No Brasil, uma formação profissional em POT deve contemplar um conjunto de competências técnicas fundamentais ao exercício profissional, tendo em vista os principais campos da POT: a Psicologia do Trabalho, a Psicologia das Organizações, a Psicologia e Gestão de Pessoas, o Ensino e a Pesquisa em POT. No escopo geral dessas competências, se incluem: a) Analisar necessidades e/ou demandas de clientes/usuários e determinar os objetivos da intervenção; b) Planejar a avaliação, avaliar e diagnosticar condições individuais, grupais, organizacionais relevantes à intervenção; c) Definir estratégias, selecionar e construir método e técnicas necessárias à intervenção; d) Identificar, preparar e conduzir intervenções consideradas apropriadas ao alcance dos objetivos, com base no desenvolvimento de atividades e os resultados obtidos; e) Estabelecer a adequação da intervenção realizada à solução do problema inicial; f) Fornecer feedback para clientes/usuários da prestação de serviço (SBPOT, 2020).
No desenvolvimento e aperfeiçoamento dessas competências em POT é relevante considerar as relações entre conhecimentos e problemas práticos oriundos do mundo do trabalho e das organizações (Rodríguez, 2017). É um processo de integração entre teoria-prática e reflexão-ação, de descoberta e absorção de conhecimentos oriundos do estado da arte (produção científica atualizada) e da experiência (pessoal ou supervisionada), de desenvolvimento de habilidades de comunicação verbal e escrita, de uso de recursos técnicos, de identificação com ideais e valores profissionais no enfrentamento de demandas concretas (Arboleda & de Arboleda, 2012; Iñesta, 2006; Sierra-Barón, Mora, Quintero, & Santofimio, 2020).
Entre os desafios contemporâneos à formação profissional em POT, permanece a necessidade de integração entre conhecimentos científicos e capacidade de resposta às demandas das pessoas e das organizações, que produza a maior quantidade de benefícios possíveis para os envolvidos.
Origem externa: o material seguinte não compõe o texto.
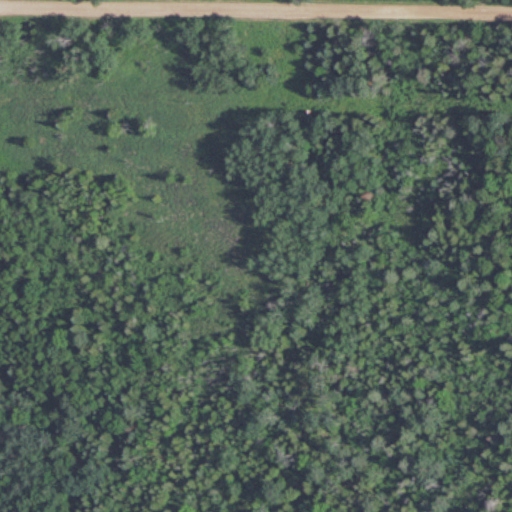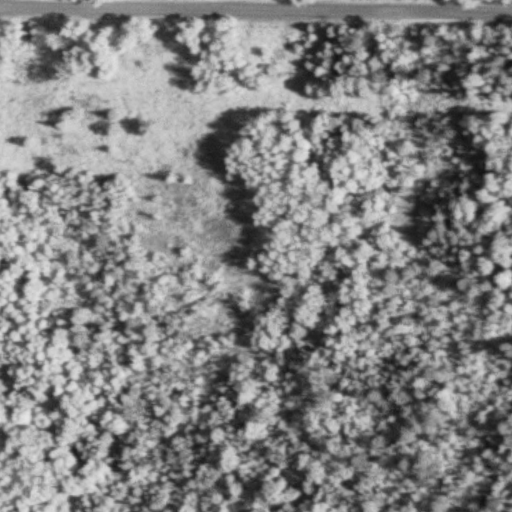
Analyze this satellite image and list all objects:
road: (256, 10)
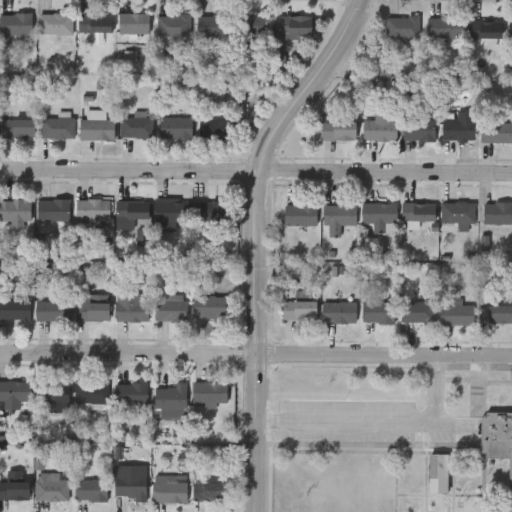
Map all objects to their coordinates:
building: (54, 23)
building: (133, 23)
building: (15, 24)
building: (93, 24)
building: (172, 24)
building: (293, 24)
building: (212, 25)
building: (253, 25)
building: (15, 26)
building: (55, 26)
building: (94, 26)
building: (133, 26)
building: (173, 27)
building: (294, 27)
building: (401, 27)
building: (213, 28)
building: (254, 28)
building: (442, 28)
building: (483, 29)
building: (402, 30)
building: (443, 30)
building: (510, 30)
building: (484, 32)
building: (510, 32)
building: (457, 126)
building: (17, 127)
building: (56, 127)
building: (135, 127)
building: (174, 127)
building: (96, 128)
building: (214, 128)
building: (417, 129)
building: (458, 129)
building: (18, 130)
building: (57, 130)
building: (136, 130)
building: (175, 130)
building: (337, 130)
building: (378, 130)
building: (96, 131)
building: (214, 131)
building: (495, 131)
building: (379, 132)
building: (418, 132)
building: (337, 133)
building: (495, 134)
road: (256, 170)
building: (91, 209)
building: (170, 209)
building: (15, 210)
building: (52, 210)
building: (131, 211)
building: (416, 211)
building: (15, 212)
building: (92, 212)
building: (171, 212)
building: (206, 212)
building: (456, 212)
building: (495, 212)
building: (53, 213)
building: (131, 214)
building: (417, 214)
building: (207, 215)
building: (298, 215)
building: (457, 215)
building: (496, 215)
building: (377, 216)
building: (299, 218)
building: (336, 218)
building: (379, 219)
building: (337, 221)
road: (255, 239)
building: (208, 306)
building: (129, 307)
building: (73, 308)
building: (14, 309)
building: (170, 309)
building: (209, 309)
building: (130, 310)
building: (298, 310)
building: (14, 311)
building: (74, 311)
building: (337, 311)
building: (376, 311)
building: (416, 311)
building: (170, 312)
building: (298, 312)
building: (452, 313)
building: (494, 313)
building: (338, 314)
building: (377, 314)
building: (417, 314)
building: (453, 316)
building: (495, 316)
road: (255, 353)
building: (90, 391)
building: (208, 392)
building: (13, 393)
building: (129, 393)
building: (91, 394)
building: (209, 395)
building: (14, 396)
building: (130, 396)
building: (170, 396)
building: (53, 397)
building: (53, 400)
building: (171, 400)
road: (381, 423)
building: (497, 439)
building: (497, 441)
building: (437, 476)
building: (13, 485)
building: (49, 487)
building: (129, 487)
building: (14, 489)
building: (50, 490)
building: (89, 490)
building: (129, 490)
building: (168, 491)
building: (210, 491)
building: (90, 492)
building: (169, 494)
building: (210, 494)
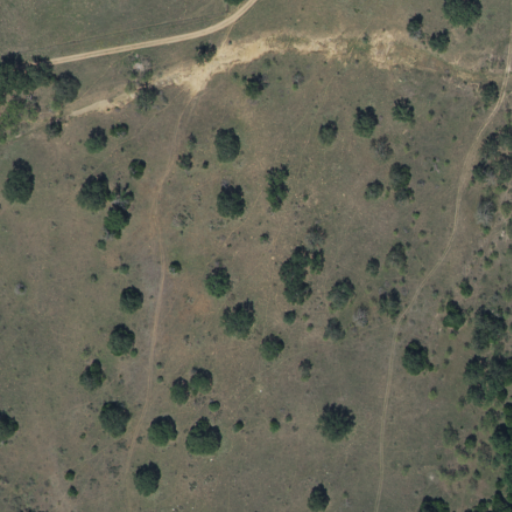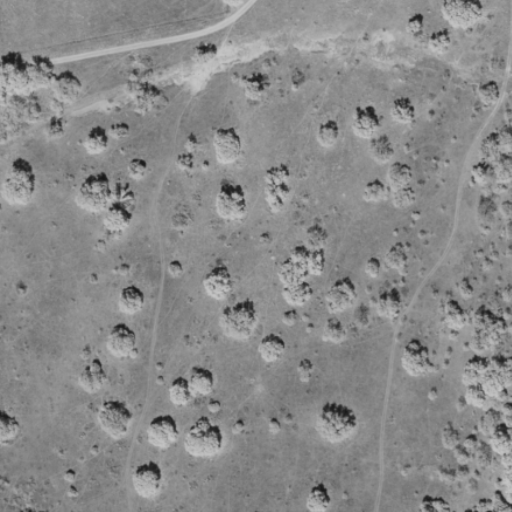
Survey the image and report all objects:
road: (161, 69)
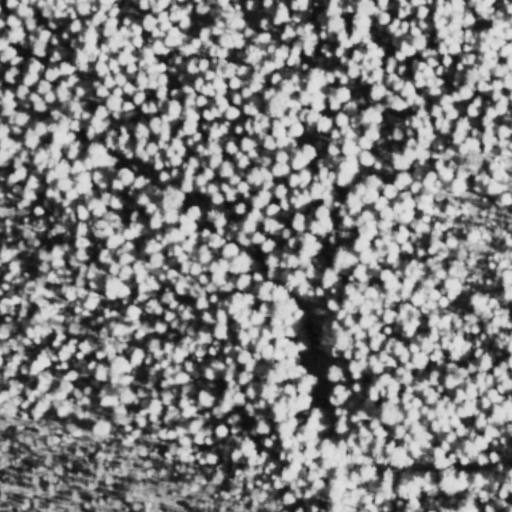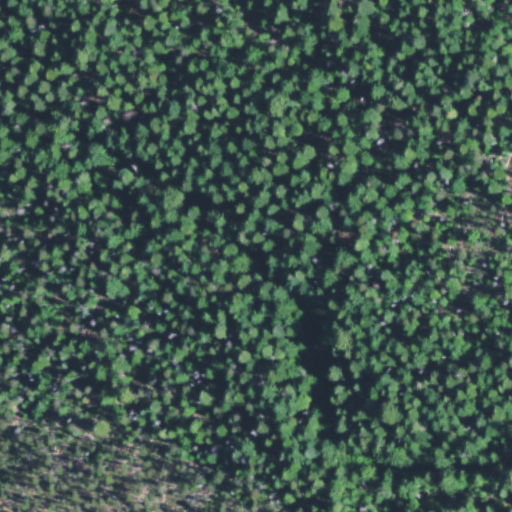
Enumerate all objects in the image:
road: (17, 490)
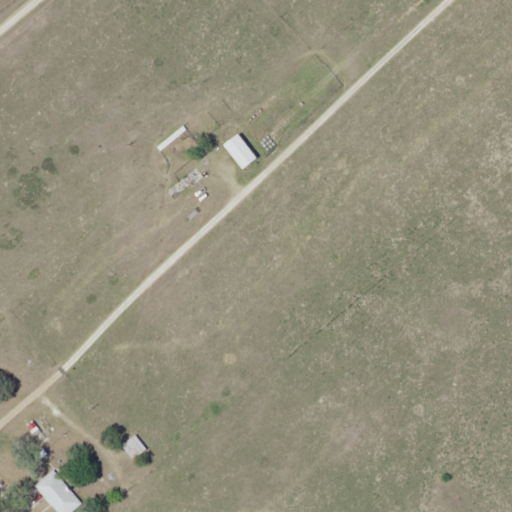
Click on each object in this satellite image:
road: (21, 17)
building: (245, 151)
road: (226, 213)
building: (136, 446)
building: (59, 492)
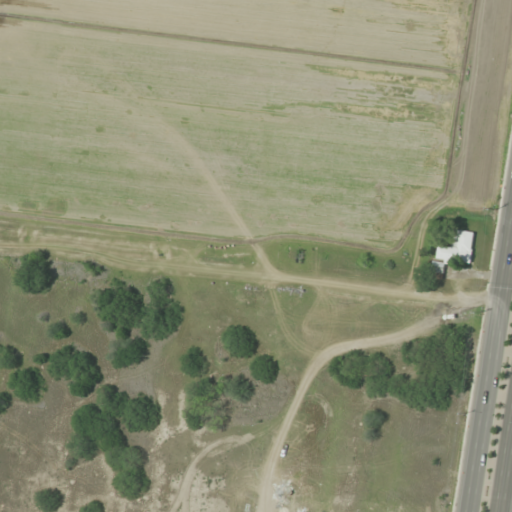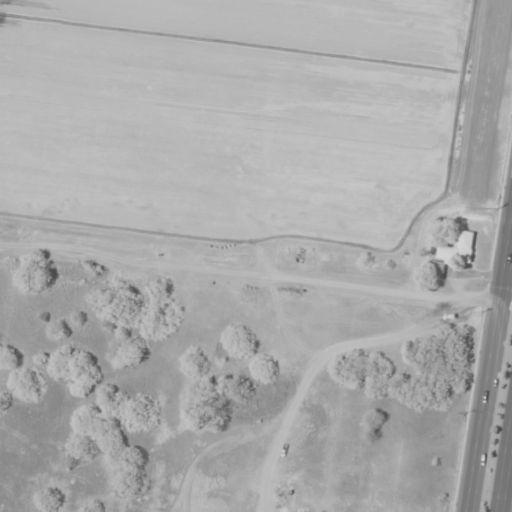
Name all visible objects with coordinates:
building: (460, 247)
road: (489, 365)
road: (505, 469)
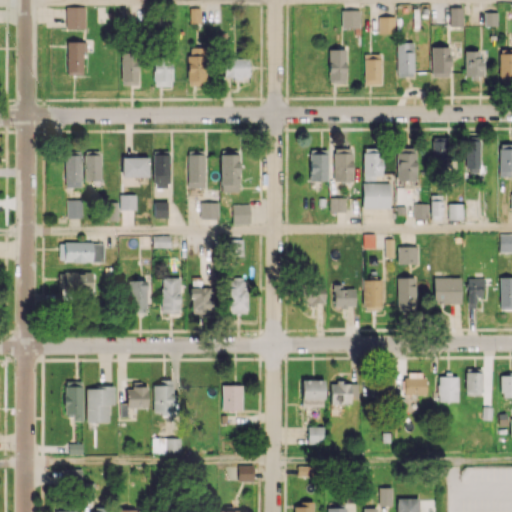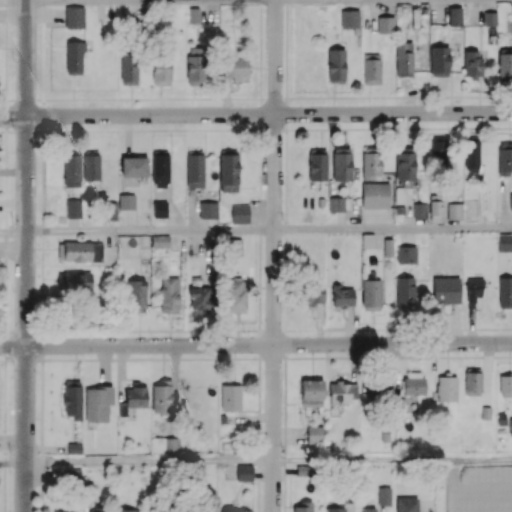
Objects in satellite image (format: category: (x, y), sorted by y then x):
road: (377, 1)
road: (13, 2)
road: (151, 2)
building: (194, 14)
building: (455, 16)
building: (74, 17)
building: (349, 18)
building: (489, 18)
building: (385, 24)
road: (286, 46)
road: (260, 49)
road: (6, 51)
building: (74, 57)
building: (404, 59)
building: (439, 62)
building: (472, 63)
road: (43, 65)
building: (505, 65)
building: (336, 66)
building: (129, 68)
building: (234, 68)
building: (371, 68)
building: (195, 70)
building: (161, 71)
road: (500, 95)
road: (353, 96)
road: (447, 96)
road: (481, 96)
road: (151, 98)
road: (3, 99)
road: (285, 112)
road: (263, 113)
road: (256, 114)
road: (6, 116)
road: (460, 127)
road: (485, 127)
road: (502, 127)
road: (329, 128)
road: (408, 128)
road: (84, 129)
road: (172, 129)
road: (239, 129)
road: (3, 131)
road: (260, 139)
building: (438, 147)
building: (472, 154)
building: (504, 158)
road: (42, 161)
building: (371, 163)
building: (317, 164)
building: (341, 164)
building: (91, 165)
building: (134, 166)
building: (405, 166)
building: (160, 169)
building: (194, 169)
building: (72, 170)
building: (228, 172)
building: (211, 174)
road: (285, 189)
building: (375, 195)
building: (126, 201)
building: (510, 201)
building: (336, 204)
building: (435, 205)
building: (73, 208)
building: (159, 209)
building: (111, 210)
building: (208, 210)
building: (419, 210)
building: (454, 211)
building: (239, 213)
road: (6, 221)
road: (42, 222)
road: (149, 229)
road: (393, 229)
road: (12, 230)
road: (259, 239)
building: (160, 241)
building: (504, 242)
building: (234, 247)
building: (80, 251)
building: (405, 254)
road: (24, 255)
road: (274, 256)
road: (285, 275)
building: (76, 281)
building: (446, 290)
building: (473, 290)
road: (41, 291)
building: (404, 293)
building: (504, 293)
building: (169, 294)
building: (371, 294)
building: (236, 295)
building: (312, 295)
building: (136, 296)
building: (342, 296)
road: (5, 299)
building: (200, 300)
road: (285, 315)
road: (478, 328)
road: (299, 329)
road: (329, 329)
road: (368, 329)
road: (417, 329)
road: (101, 330)
road: (112, 330)
road: (155, 330)
road: (216, 330)
road: (250, 330)
road: (3, 331)
road: (51, 331)
road: (71, 331)
road: (89, 331)
road: (272, 331)
road: (256, 345)
road: (22, 356)
road: (271, 356)
road: (471, 356)
road: (320, 357)
road: (372, 357)
road: (400, 357)
road: (421, 357)
road: (127, 358)
road: (234, 358)
road: (2, 360)
building: (413, 383)
building: (472, 383)
building: (505, 385)
building: (378, 388)
building: (446, 388)
building: (311, 392)
building: (343, 392)
road: (259, 394)
building: (136, 396)
building: (162, 397)
building: (230, 397)
building: (73, 399)
building: (97, 403)
building: (510, 426)
building: (314, 434)
road: (42, 435)
road: (5, 436)
road: (284, 436)
road: (259, 440)
building: (165, 445)
building: (74, 448)
road: (392, 458)
road: (148, 461)
road: (12, 463)
building: (244, 472)
building: (72, 475)
road: (258, 482)
building: (384, 495)
building: (406, 504)
building: (302, 507)
building: (335, 509)
building: (96, 510)
building: (125, 510)
building: (369, 510)
building: (65, 511)
building: (229, 511)
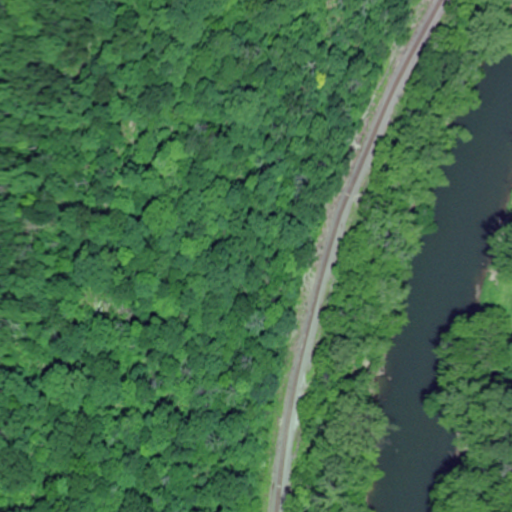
Esse processo pode ser aperfeiçoado com base no desenvolvimento do pensamento estratégico, de habilidades técnicas, capacidade de interlocução interdisciplinar e versatilidade para enfrentar problemas complexos. Esses aspectos assinalam a busca por uma atuação profissional qualificada, sempre que for possível e eticamente desejável.
A Revista Psicologia: Organizações e Trabalho (rPOT), desde o início deste século, tem se constituído em um mecanismo de interlocução entre ciência e práticas profissionais em POT, por meio da avaliação da qualidade do conhecimento produzido e de sua difusão na comunidade. A expectativa é continuar contribuindo com o fluxo constante de informações científicas e técnicas qualificadas, buscando contribuir no processo formativo e no exercício profissional em POT.